Theatricals: Second Series - Plot Summaries

Plot Summaries

The Album opens at the country house of Courtland outside London, where the owner Bedford is dying upstairs and the fate of his estate is unclear. Sir Ralph Damant appears on the scene; he's the nearest heir so he figures the estate should be his. Artist Mark Bernal (long lost and thought dead) also shows up. He's a distant relative and comes with an album of sketches dated "September, '91." Three women are already hanging around: Lady Basset, Bedford's buddy who now wants Sir Ralph so she can get the Bedford estate; Maud Vincent, beloved by Teddy Ashdown but wanting more; and Grace Jesmond, Bedford's put-upon secretary who falls for Mark.

An incredible amount of stage bustle ensues, much of it revolving around that album of Mark's. Eventually, Mark and Grace decide to get married, as do Teddy and Maud. Sir Ralph wants to get rid of the fortune-hunting Lady Basset, so in a fit of generosity that closes the play, he gives the Bedford inheritance to Mark.

The Reprobate, a play which James described as better than The Album, opens with an unannounced stranger, Mrs. Freshville, appearing at Mr. Bonsor's Hampton Court villa. It develops that she is Nina, Paul Doubleday's lady friend, who spent time with him in Paris many years ago. For the past decade Paul has been kept under close control in the villa, well away from life's temptations, by his widowed stepmother Mrs. Doubleday and his co-guardian, the bachelor Bonsor.

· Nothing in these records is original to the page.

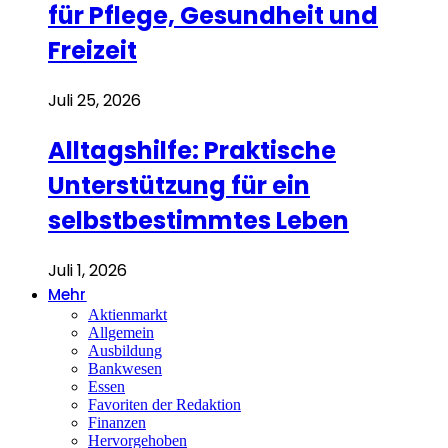
für Pflege, Gesundheit und
Freizeit
Juli 25, 2026
Alltagshilfe: Praktische
Unterstützung für ein
selbstbestimmtes Leben
Juli 1, 2026
Mehr
Aktienmarkt
Allgemein
Ausbildung
Bankwesen
Essen
Favoriten der Redaktion
Finanzen
Hervorgehoben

Blanche Amber, Bonsor's niece, meets Paul and dislikes how he is being treated almost as a child because others suspect him of a dissolute and unreliable nature. Meanwhile, Captain Chanter is pursuing Mrs. Doubleday. After many trials, tribulations, entrances, and exits, Blanche accepts Paul's marriage proposal, which gets him out of his isolation. The "reprobate" Paul turns out to be mature and responsible. To make the ending even happier, Mrs. Doubleday embraces Chanter.